The rebranding of Hallmark Movie Channel to Hallmark Movies & Mysteries in 2014 proved a different challenge. For this, McAvoy liaised with the principals at Hallmark Cards — representing nearly 4,000 Hallmark Gold Crown retail stores — who were not thrilled with the prospects of including “Mysteries” in the brand title, despite whodunits carrying some of the channel’s highest-rated dayparts.

“They really felt like mysteries and Hallmark didn’t belong together,” she recalls of those exchanges. “It was like: What doesn’t belong? Cat. Dog. Squirrel. Apple. Hallmark and mysteries, in their mind, just didn’t go together.”

Along with Crown Media president and CEO Bill Abbott, McAvoy went through “a long exercise of explaining” the benefits to the brand, to advertisers and to distributors, she said.

Two and a half years later, HMM is another jewel in McAvoy’s rebranding crown. “Because we’re still Hallmark,” she said. “We’re very true to our viewer. We’re not trying to be edgier or younger, we’re just trying to be contemporary in the entertainment space today.”

Said Ian Karr of McAvoy: “She knows what the brand is and she understands how to build that brand with her audience.” Karr, founder, producer and director at IKA Collective, has worked with McAvoy to launch series promos, behind-scenes packages and programming stunts for Hallmark Channel and HMM. “Susanne is about growing the audience organically, not just by having the next Kardashians show, but by deepening our ties with our viewers because she’s representative of the audience.”

A career in communications had long been on McAvoy’s trajectory. While a senior at Vanderbilt University, the Mobile, Ala., native did a full-semester internship on the news desk during the 1992 Bush-Clinton presidential election, with dreams of becoming the next Katie Couric.

“But what I learned from that internship is that I didn’t want to be the next Katie Couric — the news doesn’t stop; the news doesn’t work 9 to 5 — but I did have this passion for the television business overall,” she said.

After a year touring Asia, she landed a job in international marketing with Turner International in Hong Kong before moving back to the headquarters in Atlanta.
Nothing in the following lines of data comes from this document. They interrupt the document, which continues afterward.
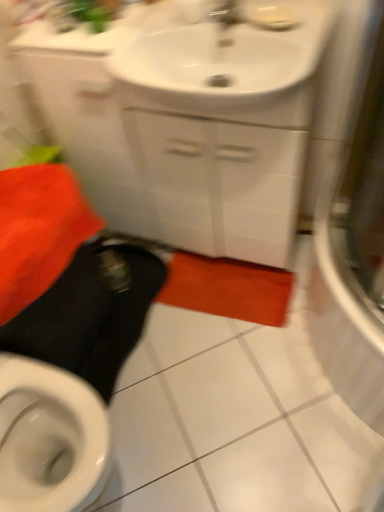
Question: In terms of height, does white glossy cabinet at upper center look taller or shorter compared to white glossy sink at upper center?

Choices:
 (A) short
 (B) tall

Answer: (B)

Question: Is point (155, 196) closer or farther from the camera than point (158, 91)?

Choices:
 (A) closer
 (B) farther

Answer: (B)

Question: Estimate the real-world distances between objects in this image. Which object is farther from the white glossy cabinet at upper center?

Choices:
 (A) white glossy sink at upper center
 (B) black rubber squat at lower left
 (C) transparent glass shower door at right

Answer: (C)

Question: Based on their relative distances, which object is nearer to the black rubber squat at lower left?

Choices:
 (A) white glossy cabinet at upper center
 (B) white glossy sink at upper center
 (C) transparent glass shower door at right

Answer: (A)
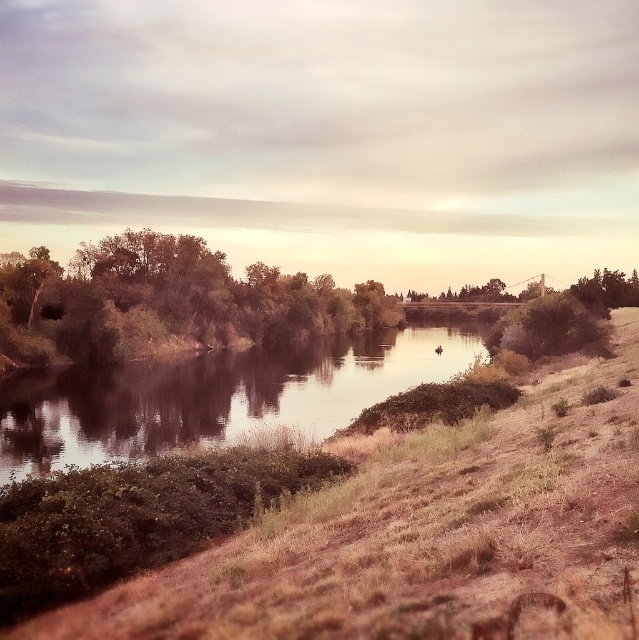
Does green leafy bush at right have a greater width compared to green leafy tree at right?

Incorrect, green leafy bush at right's width does not surpass green leafy tree at right's.

In the scene shown: Is green leafy bush at right further to camera compared to green leafy tree at right?

No, green leafy bush at right is in front of green leafy tree at right.

You are a GUI agent. You are given a task and a screenshot of the screen. Output one action in this format:
    pyautogui.click(x=<x>, y=<y>)
    Task: Click on the green leafy bush at right
    
    Given the screenshot: What is the action you would take?
    pyautogui.click(x=550, y=328)

Find the location of a particular element. The width and height of the screenshot is (639, 640). green leafy bush at right is located at coordinates (550, 328).

Is smooth reflective water at center positioned behind green leafy trees at left?

No, it is not.

Where is `smooth reflective water at center`? smooth reflective water at center is located at coordinates (217, 396).

Consider the image. Can you confirm if brown grassy hillside at lower left is positioned below green leafy tree at right?

Yes, brown grassy hillside at lower left is below green leafy tree at right.

Is brown grassy hillside at lower left thinner than green leafy tree at right?

Yes, brown grassy hillside at lower left is thinner than green leafy tree at right.

Which is in front, point (381, 604) or point (631, 285)?

Positioned in front is point (381, 604).

Identify the location of brown grassy hillside at lower left. The height and width of the screenshot is (640, 639). (424, 534).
After that, McAvoy was director of affiliate marketing at Oxygen Media and senior manager of affiliate marketing for MTV. She then moved to Comcast Spotlight, where was director of corporate marketing, managing the company’s advertising agency, Cramer-Krasselt, and developing and creating consumer ad campaigns, on-air spots, direct mail campaigns and sales videos.

After years of corporate busyness, she left to forge out on her own. “I freelanced at a few different places. I got married during that time,” said McAvoy, who celebrates her 10-year anniversary this summer. The couple has 7-year-old twins. “It was a nice break from the full-time capacity that I had been operating at that point in my career. It got me in a place where I was really clear about where I wanted to go and what I wanted to do.”
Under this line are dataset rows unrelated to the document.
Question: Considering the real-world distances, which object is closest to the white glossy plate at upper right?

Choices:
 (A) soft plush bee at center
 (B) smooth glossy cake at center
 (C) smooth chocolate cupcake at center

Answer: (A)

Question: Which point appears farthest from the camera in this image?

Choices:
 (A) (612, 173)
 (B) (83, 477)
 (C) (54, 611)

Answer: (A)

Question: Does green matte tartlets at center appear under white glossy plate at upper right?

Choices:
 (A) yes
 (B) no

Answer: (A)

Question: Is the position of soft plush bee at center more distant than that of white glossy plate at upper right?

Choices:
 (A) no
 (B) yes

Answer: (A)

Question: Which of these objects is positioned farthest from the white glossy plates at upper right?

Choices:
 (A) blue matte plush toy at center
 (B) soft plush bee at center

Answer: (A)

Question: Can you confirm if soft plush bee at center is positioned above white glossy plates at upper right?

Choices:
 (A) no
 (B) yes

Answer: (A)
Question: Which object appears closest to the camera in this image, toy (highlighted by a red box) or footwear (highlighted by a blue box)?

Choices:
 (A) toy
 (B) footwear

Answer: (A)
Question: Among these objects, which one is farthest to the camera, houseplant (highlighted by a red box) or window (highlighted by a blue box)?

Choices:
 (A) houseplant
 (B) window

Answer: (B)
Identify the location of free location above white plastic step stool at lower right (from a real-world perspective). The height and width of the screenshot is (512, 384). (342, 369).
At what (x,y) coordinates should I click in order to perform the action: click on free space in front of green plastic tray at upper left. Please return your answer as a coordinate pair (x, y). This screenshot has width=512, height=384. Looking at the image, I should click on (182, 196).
A few months at Bravo helped solidify her decision. “That was the very beginning of Real Housewives; it was the first year, Top Chef was on fire and the beginning of branded entertainment and integrations,” she remembers. “That time spent at Bravo — seeing how the upfront and the ad sales worked — got me ready to come here.”

Said Abbott: “I could see right out of the gate that she was a star and was going to be with us for a very long time.”

‘HALL OF FAME’ WORK

Recently, McAvoy worked on the “brand refresh” for the 65th anniversary of the “Hallmark Hall of Fame” movie franchise. “That was almost like a rebrand in and of itself,” she said. Its most recent film, Love Locks, aired this month starring real-life couple Rebecca Romijn and Jerry O’Connell. McAvoy also led the ad campaign featuring Glenn Close as the voice for Hallmark Hall of Fame. “There are some other projects that Crown Media has in the works,” McAvoy said, “so there will definitely be more of the Hallmark brand out there in the press.”

And keeping Hallmark’s entertainment brand identity strong with viewers — whether via linear or streaming service — will continue to be McAvoy’s priority. “Strong network brands will potentially be in a more powerful position given all of the fragmentation because people are going to consume their content one way or another,” she said, “and they’re going to want know exactly what they’re going to get.”